● **The task**
In the news excerpt below, what kind of new infrastructure does David Young say 5G networks will mainly need?

● **Extract to read**
>>>

The type of investment in mobile infrastructure enhancements seen during Super Bowl 50 in the communities around Levi's Stadium -- located in Silicon Valley and home to the NFL's San Francisco 49ers -- will be required to bring 5G networks "everywhere," said David Young, Verizon vice president-Internet and technology policy, in a company blog post Monday. The "explosion" of data traffic during Super Bowl weekend was made possible because of additional small cells that were "widely deployed" and connected through fiber networks, said Young. Deploying the large number of new small cells required "working closely" with property owners and local governments, and is the same type of cooperative approach that will be needed to bring infrastructure improvements in "thousands of communities" throughout the country, he said. Young also said much of the discussion about the creation of 5G networks has revolved around the need for additional high-frequency spectrum, but what's less understood is that 5G networks will need new infrastructure -- mainly fiber-connected small cells. "The [IoT] and the flood of network traffic that will come with it will be here soon," said Young, and all levels of government need to "modernize practices and fees in a way that will encourage and facilitate the infrastructure deployments that are needed to support the 5G future that is just around the corner so everyone can reap the benefits." Comcast has said that 10-plus terabytes were uploaded or downloaded at the game (see 1602090063).
AT&T said it's offering up to $650 in credits to encourage people to switch to AT&T. Sprint, T-Mobile and Verizon already have made similar offers. Customers who choose the offer can combine it with AT&T's buy-one, get-one free promotion that covers a number of popular smartphones, AT&T said in a news release Monday.

<<<

Listings of satellite objects:
>>>

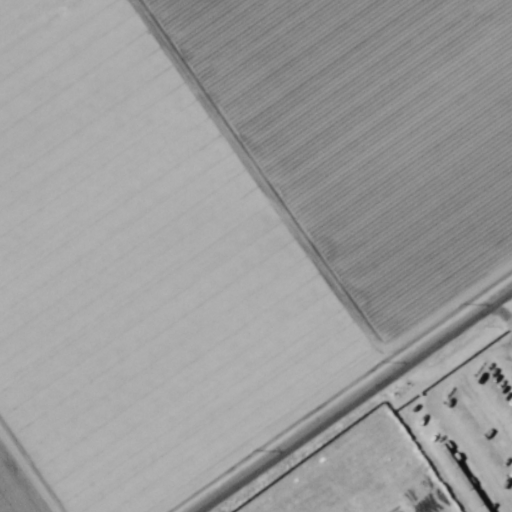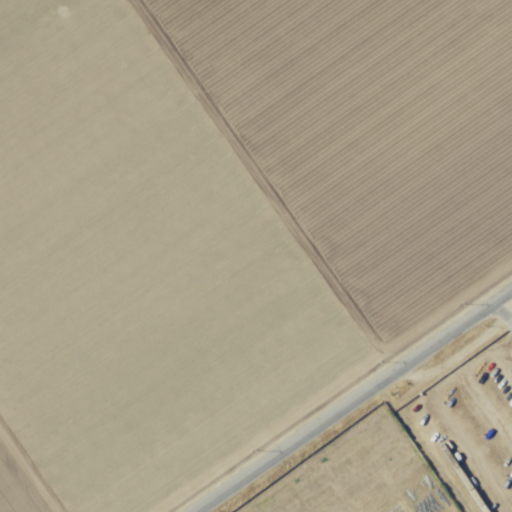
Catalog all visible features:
crop: (230, 224)
road: (354, 400)
building: (470, 423)
building: (359, 478)
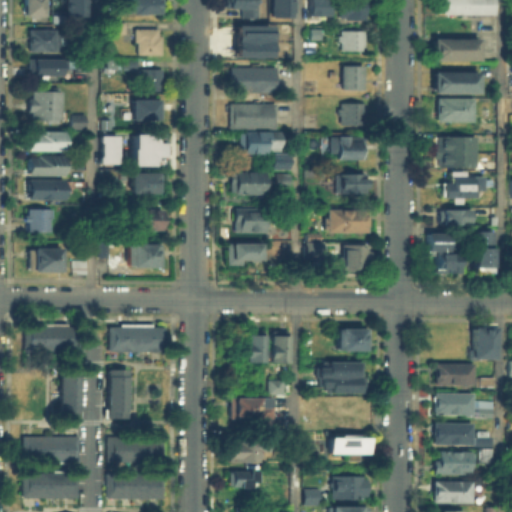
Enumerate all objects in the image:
building: (234, 2)
building: (135, 5)
building: (70, 6)
building: (136, 6)
building: (276, 6)
building: (317, 6)
building: (460, 6)
building: (461, 6)
building: (29, 7)
building: (30, 7)
building: (72, 7)
building: (241, 7)
building: (315, 7)
building: (278, 8)
building: (348, 8)
building: (349, 9)
building: (113, 26)
building: (40, 37)
building: (347, 38)
building: (41, 39)
building: (143, 39)
building: (248, 39)
building: (349, 39)
building: (145, 40)
building: (244, 43)
building: (450, 47)
building: (451, 48)
building: (124, 61)
building: (39, 64)
building: (41, 67)
building: (347, 75)
building: (348, 76)
building: (148, 77)
building: (249, 77)
building: (147, 78)
building: (249, 78)
building: (449, 80)
building: (451, 81)
building: (511, 103)
building: (42, 104)
building: (43, 104)
building: (511, 105)
building: (142, 106)
building: (450, 107)
building: (143, 108)
building: (451, 108)
building: (347, 112)
building: (348, 112)
building: (248, 113)
building: (251, 114)
building: (511, 119)
building: (74, 120)
building: (74, 120)
building: (102, 123)
building: (40, 138)
building: (254, 138)
building: (42, 139)
building: (256, 140)
building: (343, 145)
building: (343, 145)
building: (143, 147)
building: (104, 148)
building: (106, 148)
building: (144, 148)
road: (91, 149)
building: (451, 149)
building: (452, 149)
building: (41, 162)
building: (42, 164)
building: (279, 178)
building: (142, 179)
building: (244, 180)
building: (142, 181)
building: (244, 181)
building: (344, 181)
building: (346, 181)
building: (458, 184)
building: (459, 184)
building: (510, 186)
building: (510, 186)
building: (41, 187)
building: (42, 188)
building: (448, 215)
building: (450, 215)
building: (33, 217)
building: (246, 217)
building: (34, 218)
building: (139, 218)
building: (146, 218)
building: (246, 218)
building: (341, 218)
building: (343, 219)
building: (308, 235)
building: (308, 246)
building: (99, 249)
building: (309, 249)
building: (477, 250)
building: (235, 251)
building: (239, 251)
building: (438, 251)
building: (439, 251)
building: (479, 251)
building: (139, 252)
building: (140, 254)
road: (397, 255)
building: (38, 256)
road: (193, 256)
road: (295, 256)
building: (347, 256)
building: (347, 256)
road: (501, 256)
building: (40, 258)
building: (71, 261)
road: (256, 299)
building: (44, 335)
building: (48, 336)
building: (130, 336)
building: (130, 336)
building: (346, 337)
building: (347, 338)
building: (477, 341)
building: (479, 341)
building: (248, 344)
building: (274, 346)
building: (250, 347)
building: (275, 347)
building: (508, 367)
building: (508, 367)
building: (448, 372)
building: (450, 372)
building: (338, 375)
building: (338, 376)
building: (481, 380)
building: (271, 385)
building: (272, 385)
building: (112, 391)
building: (112, 392)
building: (64, 394)
building: (65, 394)
building: (448, 401)
building: (242, 403)
building: (456, 403)
road: (90, 405)
building: (334, 409)
building: (508, 420)
building: (268, 423)
building: (447, 431)
building: (449, 432)
building: (478, 438)
building: (341, 443)
building: (343, 443)
building: (130, 445)
building: (45, 446)
building: (46, 446)
building: (131, 447)
building: (238, 447)
building: (241, 450)
building: (480, 453)
building: (447, 461)
building: (450, 461)
building: (508, 469)
building: (509, 469)
building: (237, 475)
building: (238, 477)
building: (45, 482)
building: (130, 482)
building: (46, 483)
building: (131, 484)
building: (343, 485)
building: (344, 486)
building: (448, 490)
building: (448, 491)
building: (306, 494)
building: (306, 495)
building: (485, 508)
building: (240, 509)
building: (343, 509)
building: (446, 511)
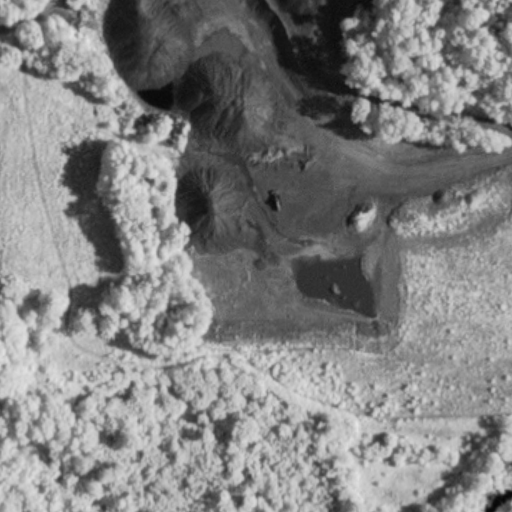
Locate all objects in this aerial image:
quarry: (300, 47)
road: (258, 59)
river: (472, 479)
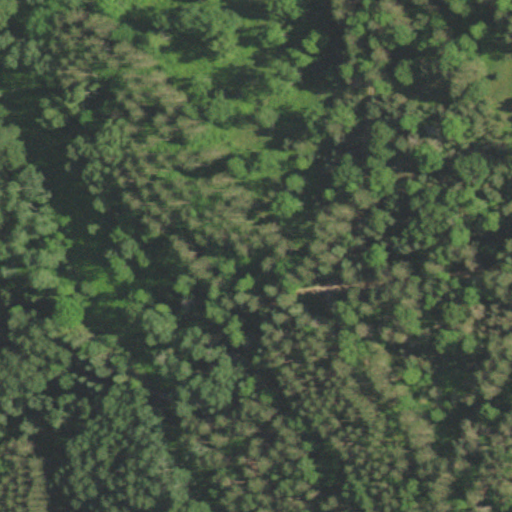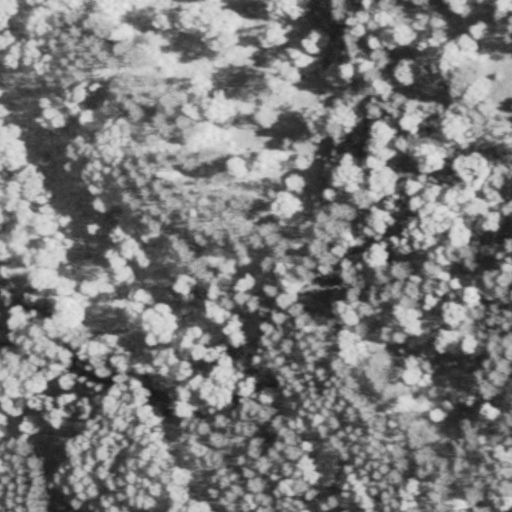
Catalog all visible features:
road: (428, 278)
road: (285, 299)
road: (493, 472)
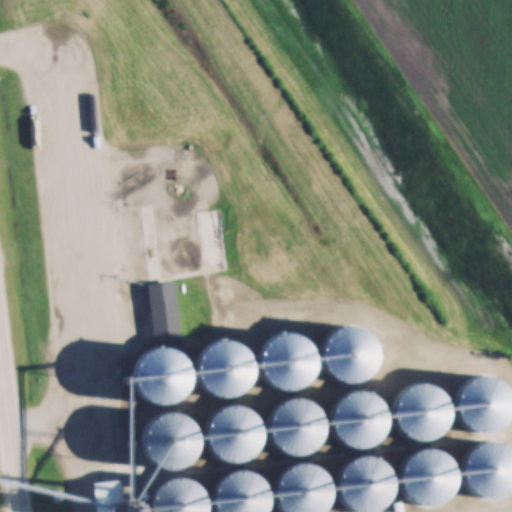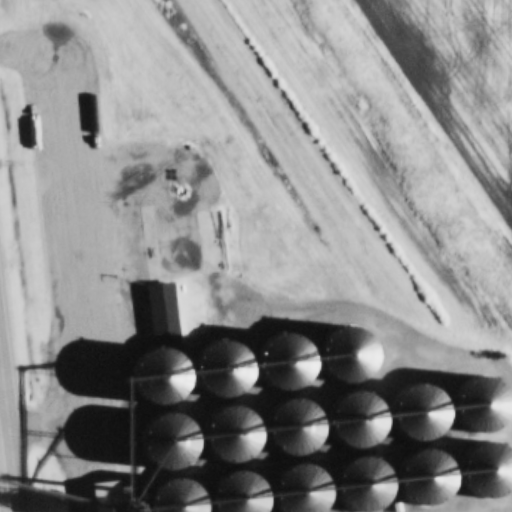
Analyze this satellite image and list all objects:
road: (87, 266)
building: (165, 312)
building: (165, 313)
road: (337, 318)
silo: (349, 355)
building: (349, 355)
silo: (285, 359)
building: (285, 359)
silo: (224, 367)
building: (224, 367)
building: (221, 370)
building: (279, 372)
silo: (161, 374)
building: (161, 374)
building: (164, 376)
silo: (484, 401)
building: (484, 401)
silo: (421, 411)
building: (421, 411)
silo: (357, 418)
building: (357, 418)
road: (11, 421)
road: (46, 421)
silo: (294, 426)
building: (294, 426)
building: (371, 427)
building: (307, 429)
silo: (234, 431)
building: (234, 431)
building: (246, 435)
silo: (168, 439)
building: (168, 439)
silo: (488, 467)
building: (488, 467)
silo: (428, 475)
building: (428, 475)
silo: (366, 483)
building: (366, 483)
building: (449, 484)
building: (376, 486)
silo: (302, 488)
building: (302, 488)
building: (314, 488)
silo: (240, 493)
building: (240, 493)
building: (253, 494)
silo: (177, 496)
building: (177, 496)
building: (109, 498)
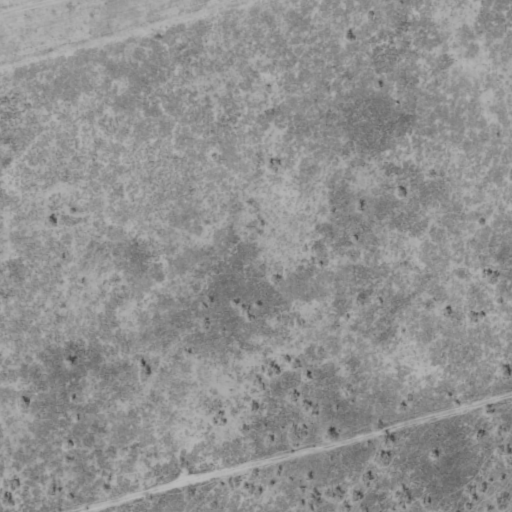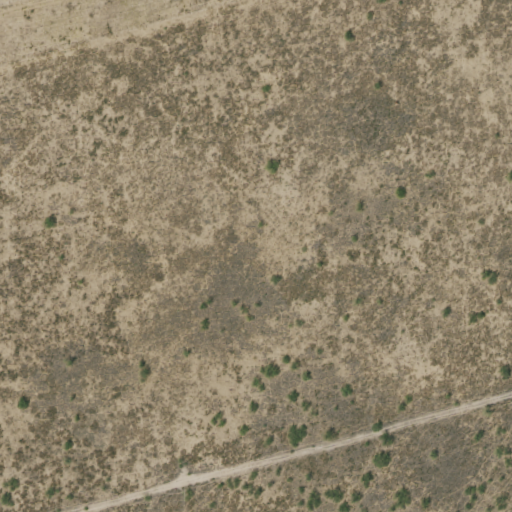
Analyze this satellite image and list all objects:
road: (331, 462)
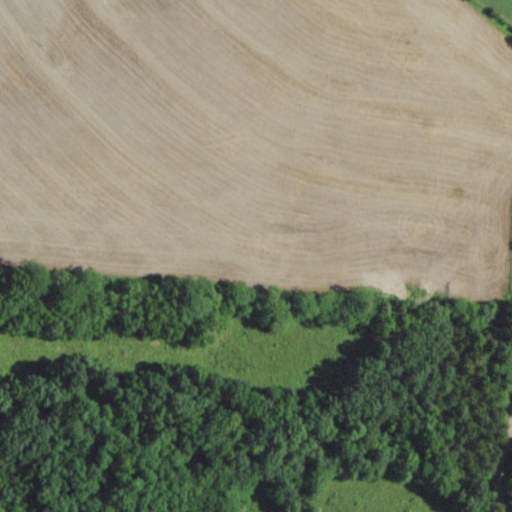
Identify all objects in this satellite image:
road: (475, 28)
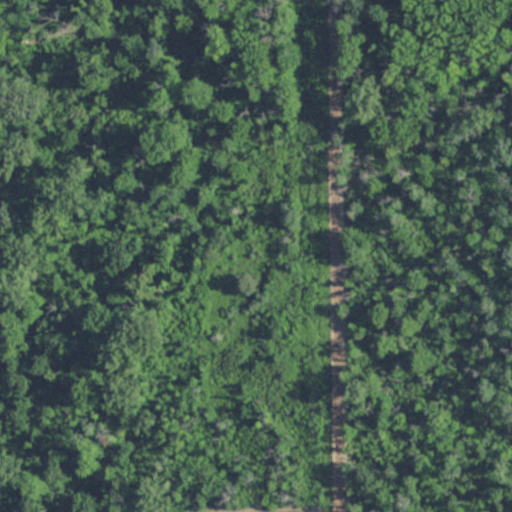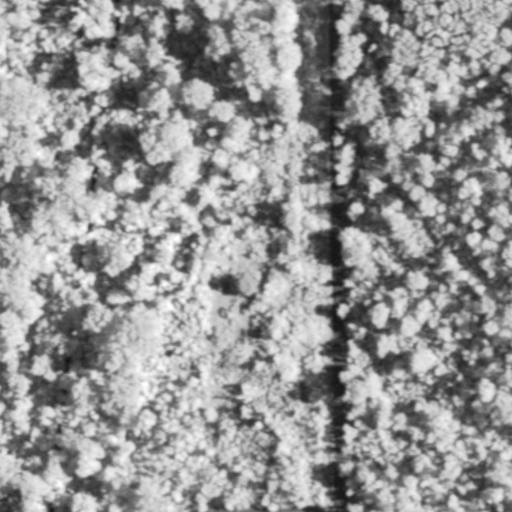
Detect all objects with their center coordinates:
road: (340, 256)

<<<

● **Task answer**
Fiber-connected small cells.